Problem description:
Can you express every line of the entries below as a Markdown table with the columns "Row" and "Text", numbering each row and skipping blank lines? Leave the pictures out of your answer.

┌─ Supplied records

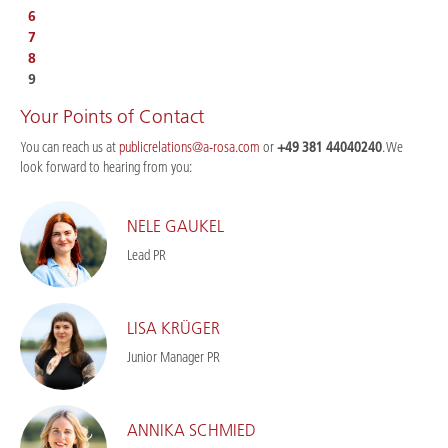
6
7
8
9
Your Points of Contact
You can reach us at
publicrelations@a-rosa.com
or
+49 381 44040240
. We
look forward to hearing from you:
NELE GAUKEL
Lead PR
LISA KRÜGER
Junior Manager PR
ANNIKA SCHMIED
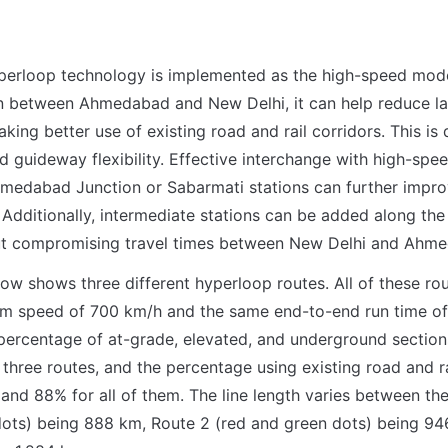
yperloop technology is implemented as the high-speed mode
n between Ahmedabad and New Delhi, it can help reduce lan
ing better use of existing road and rail corridors. This is d
 guideway flexibility. Effective interchange with high-speed
edabad Junction or Sabarmati stations can further improv
Additionally, intermediate stations can be added along the c
ut compromising travel times between New Delhi and Ahm
low shows three different hyperloop routes. All of these rou
 speed of 700 km/h and the same end-to-end run time of 
percentage of at-grade, elevated, and underground section
 three routes, and the percentage using existing road and rai
nd 88% for all of them. The line length varies between the 
dots) being 888 km, Route 2 (red and green dots) being 94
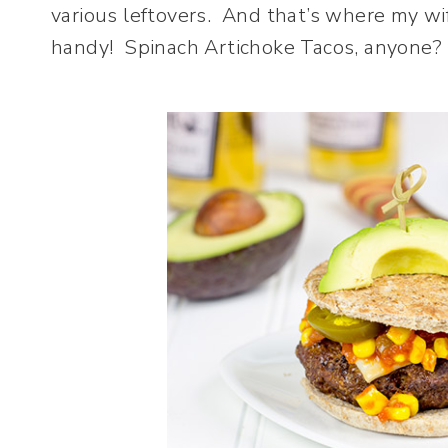
various leftovers. And that’s where my wi
handy! Spinach Artichoke Tacos, anyone?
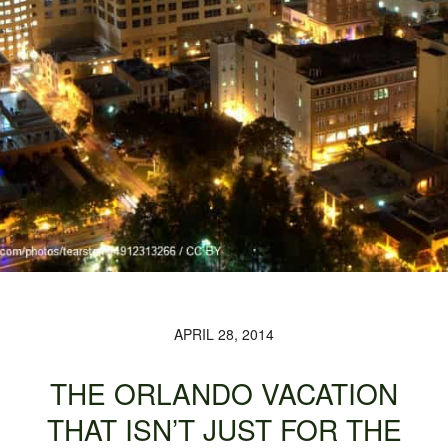
APRIL 28, 2014
THE ORLANDO VACATION
THAT ISN’T JUST FOR THE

└─

Expected output:
| Row | Text |
|---|---|
| 1 | 6 |
| 2 | 7 |
| 3 | 8 |
| 4 | 9 |
| 5 | Your Points of Contact |
| 6 | You can reach us at |
| 7 | publicrelations@a-rosa.com |
| 8 | or |
| 9 | +49 381 44040240 |
| 10 | . We |
| 11 | look forward to hearing from you: |
| 12 | NELE GAUKEL |
| 13 | Lead PR |
| 14 | LISA KRÜGER |
| 15 | Junior Manager PR |
| 16 | ANNIKA SCHMIED |
| 17 | yperloop technology is implemented as the high-speed mode |
| 18 | n between Ahmedabad and New Delhi, it can help reduce lan |
| 19 | ing better use of existing road and rail corridors. This is d |
| 20 |  guideway flexibility. Effective interchange with high-speed |
| 21 | edabad Junction or Sabarmati stations can further improv |
| 22 | Additionally, intermediate stations can be added along the c |
| 23 | ut compromising travel times between New Delhi and Ahm |
| 24 | low shows three different hyperloop routes. All of these rou |
| 25 |  speed of 700 km/h and the same end-to-end run time of  |
| 26 | percentage of at-grade, elevated, and underground section |
| 27 |  three routes, and the percentage using existing road and rai |
| 28 | nd 88% for all of them. The line length varies between the  |
| 29 | dots) being 888 km, Route 2 (red and green dots) being 94 |
| 30 | various leftovers. And that’s where my wi |
| 31 | handy! Spinach Artichoke Tacos, anyone? |
| 32 | APRIL 28, 2014 |
| 33 | THE ORLANDO VACATION |
| 34 | THAT ISN’T JUST FOR THE |